Circassians are a small ethnic minority in Israel that has lived in the region since the days of the Ottoman rule. Loyal to the State of Israel, their men serve in the Israeli army, although their youth are educated in a separate school system that respects their culture and heritage. The following article is reprinted with permission from The Caucasus Foundation website.
Circassians arrived at their present location from the Balkans in the year 1880; after 10 years of residence at Marvel, which is at the border of Greece and Bulgaria, they migrated to Palestine. The Ottoman Sultan asked them to reside at Rihania (Reyhaniye) and Kfar-Kama villages. About 1,000 Abedzah Circassians live in Reyhaniye and about 2000 Shapsıg Circassians live in Kfar-Kama, and scores of families live in various Israeli cities and towns near their jobs.
Education and Employment
Kfar-Kama, the larger village, has Jewish settlements as neighbors. Children graduate from village school and continue their education at Jewish schools.
They learn Hebrew, English, and Circassian at school. The National Circassian Alphabet of Caucasus is used in teaching Circassian.
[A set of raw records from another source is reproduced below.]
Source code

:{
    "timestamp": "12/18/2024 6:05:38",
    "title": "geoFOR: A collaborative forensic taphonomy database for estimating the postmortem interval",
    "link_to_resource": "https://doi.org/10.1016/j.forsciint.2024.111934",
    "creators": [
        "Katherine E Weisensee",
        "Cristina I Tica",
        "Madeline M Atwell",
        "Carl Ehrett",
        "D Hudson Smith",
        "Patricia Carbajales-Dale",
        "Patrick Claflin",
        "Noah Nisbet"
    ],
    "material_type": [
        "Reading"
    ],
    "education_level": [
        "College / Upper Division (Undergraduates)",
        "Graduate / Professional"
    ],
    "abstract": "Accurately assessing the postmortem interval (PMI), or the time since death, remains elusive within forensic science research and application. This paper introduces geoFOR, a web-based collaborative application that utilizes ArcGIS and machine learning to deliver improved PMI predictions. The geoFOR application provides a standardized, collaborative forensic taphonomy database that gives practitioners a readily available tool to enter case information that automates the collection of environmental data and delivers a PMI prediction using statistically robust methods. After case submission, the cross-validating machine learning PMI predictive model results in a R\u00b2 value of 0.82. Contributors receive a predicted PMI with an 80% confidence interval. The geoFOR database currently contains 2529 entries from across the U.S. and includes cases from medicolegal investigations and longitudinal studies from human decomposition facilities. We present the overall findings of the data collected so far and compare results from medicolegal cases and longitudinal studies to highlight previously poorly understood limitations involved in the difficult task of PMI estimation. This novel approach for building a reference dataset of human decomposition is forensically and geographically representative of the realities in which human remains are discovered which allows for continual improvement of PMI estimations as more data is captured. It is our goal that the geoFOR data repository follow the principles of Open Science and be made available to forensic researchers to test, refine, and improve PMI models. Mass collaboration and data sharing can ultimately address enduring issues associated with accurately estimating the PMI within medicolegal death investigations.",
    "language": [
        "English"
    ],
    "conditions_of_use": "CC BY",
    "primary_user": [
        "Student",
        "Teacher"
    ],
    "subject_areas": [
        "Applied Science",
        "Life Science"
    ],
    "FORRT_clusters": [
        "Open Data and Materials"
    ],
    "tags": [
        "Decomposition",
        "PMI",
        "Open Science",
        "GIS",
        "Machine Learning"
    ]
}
Reyhaniye is closer to Arab settlements and children are able to go to both Arab and Jewish schools.
Circassians serve in the army and are employed in the border and regular police forces. Municipal and public services are wide open to the Circassians. Circassians living in these two villages communicate in their own Circassian language.
The Circassian Law (Khabza) regulates the conduct of the Circassians and settles all matters among themselves.
An annual Circassian festival is traditionally held in August at Reyhaniye. Circassian dancers from the world over comes for the celebration. Many non-Circassian guests are invited to the celebration to expand the knowledge of the Circassian culture.